In order to play soccer all you need is a round spherical ball. Long considered the easiest game to play. That is of course if you can handle your feet as well as you can handle your arms and hands. Only the goalie is allowed to handle the ball with his or her arms and hands. But even the goalie is limited because he or she can only go out to certain point called “the goalie’s box”.
The soccer field is called the pitch and it’s rectangle shape about 120 yards long and 70 yards wide. There are 2 goals at each end of the pitch. The object of the game is to drive the ball through the goals as many times as you can before time runs out. Each match is 90 minutes long with a 15-minute break after 45 minutes of play. Every field player can use every part of the body except the hands to move the ball forward.

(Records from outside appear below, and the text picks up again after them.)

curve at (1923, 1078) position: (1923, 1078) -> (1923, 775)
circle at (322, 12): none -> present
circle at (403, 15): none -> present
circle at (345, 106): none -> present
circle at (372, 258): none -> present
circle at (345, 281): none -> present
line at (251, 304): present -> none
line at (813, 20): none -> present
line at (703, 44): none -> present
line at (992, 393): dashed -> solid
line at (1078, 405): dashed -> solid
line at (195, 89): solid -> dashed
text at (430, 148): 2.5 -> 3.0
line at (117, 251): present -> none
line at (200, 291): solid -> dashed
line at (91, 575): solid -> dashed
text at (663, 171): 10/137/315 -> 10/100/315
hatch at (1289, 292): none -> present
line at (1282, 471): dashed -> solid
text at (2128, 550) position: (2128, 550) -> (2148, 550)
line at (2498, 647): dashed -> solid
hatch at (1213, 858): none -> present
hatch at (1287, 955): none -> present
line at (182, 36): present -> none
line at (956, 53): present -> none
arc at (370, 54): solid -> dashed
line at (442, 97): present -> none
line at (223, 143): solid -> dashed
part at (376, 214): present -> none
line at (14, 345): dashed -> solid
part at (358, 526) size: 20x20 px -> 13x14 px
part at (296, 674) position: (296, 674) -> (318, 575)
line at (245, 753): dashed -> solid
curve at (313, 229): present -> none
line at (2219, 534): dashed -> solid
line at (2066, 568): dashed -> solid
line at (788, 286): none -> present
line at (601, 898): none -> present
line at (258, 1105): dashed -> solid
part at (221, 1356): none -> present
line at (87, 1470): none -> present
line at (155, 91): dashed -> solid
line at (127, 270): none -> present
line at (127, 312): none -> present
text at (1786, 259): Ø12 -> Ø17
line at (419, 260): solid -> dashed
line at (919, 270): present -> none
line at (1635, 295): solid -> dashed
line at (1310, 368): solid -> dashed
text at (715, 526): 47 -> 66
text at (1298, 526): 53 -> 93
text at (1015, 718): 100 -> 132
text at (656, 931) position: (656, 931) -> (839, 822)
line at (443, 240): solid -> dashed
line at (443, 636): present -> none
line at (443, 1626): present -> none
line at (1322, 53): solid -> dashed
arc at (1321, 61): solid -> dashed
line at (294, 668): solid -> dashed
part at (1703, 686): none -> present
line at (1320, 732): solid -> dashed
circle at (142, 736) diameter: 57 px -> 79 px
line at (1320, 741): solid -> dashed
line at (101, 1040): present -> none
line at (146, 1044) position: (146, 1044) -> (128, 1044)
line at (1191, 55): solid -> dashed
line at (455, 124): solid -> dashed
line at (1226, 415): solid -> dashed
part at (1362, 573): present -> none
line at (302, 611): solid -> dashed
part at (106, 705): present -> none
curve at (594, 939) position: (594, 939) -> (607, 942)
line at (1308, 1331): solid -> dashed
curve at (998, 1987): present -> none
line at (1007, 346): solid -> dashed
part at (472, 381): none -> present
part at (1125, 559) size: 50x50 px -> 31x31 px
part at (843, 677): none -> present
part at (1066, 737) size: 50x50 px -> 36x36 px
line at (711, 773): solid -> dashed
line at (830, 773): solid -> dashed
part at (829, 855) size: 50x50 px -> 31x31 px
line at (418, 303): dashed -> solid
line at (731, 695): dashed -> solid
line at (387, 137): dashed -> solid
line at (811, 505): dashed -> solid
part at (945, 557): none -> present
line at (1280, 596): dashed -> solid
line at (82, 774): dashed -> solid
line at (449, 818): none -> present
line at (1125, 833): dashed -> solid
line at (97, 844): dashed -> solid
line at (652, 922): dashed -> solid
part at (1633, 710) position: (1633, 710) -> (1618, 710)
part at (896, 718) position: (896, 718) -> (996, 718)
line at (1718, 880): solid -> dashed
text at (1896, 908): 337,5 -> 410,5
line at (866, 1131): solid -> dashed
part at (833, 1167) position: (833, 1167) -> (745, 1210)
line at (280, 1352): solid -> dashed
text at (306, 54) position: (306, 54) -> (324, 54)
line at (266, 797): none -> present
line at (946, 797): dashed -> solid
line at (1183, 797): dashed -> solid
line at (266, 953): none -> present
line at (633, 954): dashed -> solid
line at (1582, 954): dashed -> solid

Some good terms to know in soccer:
Kick-off – First pass of the match.
Throw in – when the ball goes out of bounds the opposing team throws it back in.
Corner Kick – When the defending team kick past it’s own goal and gets kicked in at the corners by the opposing team
Free Kick – Awarded to the opposing team after a foul
Penalty Kick – Awarded the opposing team when the foul is in the penalty box.
Yellow Card – A caution card after a bad foul.
Red Card – given after a terrible foul and the player is ejected from the game. Two yellows equal a red card.
GOALLLLLLLLL – What you scream when your team scores a goal.
Sports have the power to distract us from our everyday ailments and fill us with hope. It’s an excitement for a better tomorrow. But with no other sport is this truer than soccer. Soccer stopped the British and German armies from temporarily annihilating themselves during WWI. On Christmas Eve in 1914, both armies huddled in there respective trenches readied to destroy one another. When a German officer saw two British soldiers kicking the ball around in no man’s land. One by one, men from both trenches came out and started kicking the ball around. And for a few hours, the world was not at war.